_Goal of the exercise_
Entries in the following listing are to be copied exactly as they stand.

_Records for the task_
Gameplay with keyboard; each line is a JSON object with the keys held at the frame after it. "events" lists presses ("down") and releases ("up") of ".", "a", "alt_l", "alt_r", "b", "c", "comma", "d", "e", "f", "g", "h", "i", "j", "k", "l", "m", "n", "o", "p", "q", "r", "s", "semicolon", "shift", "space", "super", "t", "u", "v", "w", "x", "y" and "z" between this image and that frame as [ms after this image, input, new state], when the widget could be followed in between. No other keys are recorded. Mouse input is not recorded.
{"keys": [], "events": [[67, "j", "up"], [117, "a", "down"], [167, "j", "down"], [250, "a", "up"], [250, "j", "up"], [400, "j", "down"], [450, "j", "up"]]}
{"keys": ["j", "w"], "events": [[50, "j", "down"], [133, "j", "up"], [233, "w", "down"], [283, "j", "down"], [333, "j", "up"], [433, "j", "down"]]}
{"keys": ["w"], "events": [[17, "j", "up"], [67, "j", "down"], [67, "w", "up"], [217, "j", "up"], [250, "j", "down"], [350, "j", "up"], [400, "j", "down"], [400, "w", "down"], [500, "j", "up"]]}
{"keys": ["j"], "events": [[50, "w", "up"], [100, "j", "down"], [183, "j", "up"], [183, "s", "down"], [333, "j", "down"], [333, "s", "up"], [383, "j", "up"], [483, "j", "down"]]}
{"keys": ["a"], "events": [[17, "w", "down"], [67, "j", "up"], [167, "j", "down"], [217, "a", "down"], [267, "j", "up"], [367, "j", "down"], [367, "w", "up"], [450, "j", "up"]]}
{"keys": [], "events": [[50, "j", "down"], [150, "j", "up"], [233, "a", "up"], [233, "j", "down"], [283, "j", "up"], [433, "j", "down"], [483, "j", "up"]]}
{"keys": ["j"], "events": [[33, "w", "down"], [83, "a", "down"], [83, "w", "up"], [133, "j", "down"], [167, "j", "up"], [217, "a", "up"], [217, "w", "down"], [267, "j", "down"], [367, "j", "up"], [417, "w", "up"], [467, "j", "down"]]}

_Exercise solution_
Gameplay with keyboard; each line is a JSON object with the keys held at the frame after it. "events" lists presses ("down") and releases ("up") of ".", "a", "alt_l", "alt_r", "b", "c", "comma", "d", "e", "f", "g", "h", "i", "j", "k", "l", "m", "n", "o", "p", "q", "r", "s", "semicolon", "shift", "space", "super", "t", "u", "v", "w", "x", "y" and "z" between this image and that frame as [ms after this image, input, new state], when the widget could be followed in between. No other keys are recorded. Mouse input is not recorded.
{"keys": [], "events": [[67, "j", "up"], [117, "a", "down"], [167, "j", "down"], [250, "a", "up"], [250, "j", "up"], [400, "j", "down"], [450, "j", "up"]]}
{"keys": ["j", "w"], "events": [[50, "j", "down"], [133, "j", "up"], [233, "w", "down"], [283, "j", "down"], [333, "j", "up"], [433, "j", "down"]]}
{"keys": ["w"], "events": [[17, "j", "up"], [67, "j", "down"], [67, "w", "up"], [217, "j", "up"], [250, "j", "down"], [350, "j", "up"], [400, "j", "down"], [400, "w", "down"], [500, "j", "up"]]}
{"keys": ["j"], "events": [[50, "w", "up"], [100, "j", "down"], [183, "j", "up"], [183, "s", "down"], [333, "j", "down"], [333, "s", "up"], [383, "j", "up"], [483, "j", "down"]]}
{"keys": ["a"], "events": [[17, "w", "down"], [67, "j", "up"], [167, "j", "down"], [217, "a", "down"], [267, "j", "up"], [367, "j", "down"], [367, "w", "up"], [450, "j", "up"]]}
{"keys": [], "events": [[50, "j", "down"], [150, "j", "up"], [233, "a", "up"], [233, "j", "down"], [283, "j", "up"], [433, "j", "down"], [483, "j", "up"]]}
{"keys": ["j"], "events": [[33, "w", "down"], [83, "a", "down"], [83, "w", "up"], [133, "j", "down"], [167, "j", "up"], [217, "a", "up"], [217, "w", "down"], [267, "j", "down"], [367, "j", "up"], [417, "w", "up"], [467, "j", "down"]]}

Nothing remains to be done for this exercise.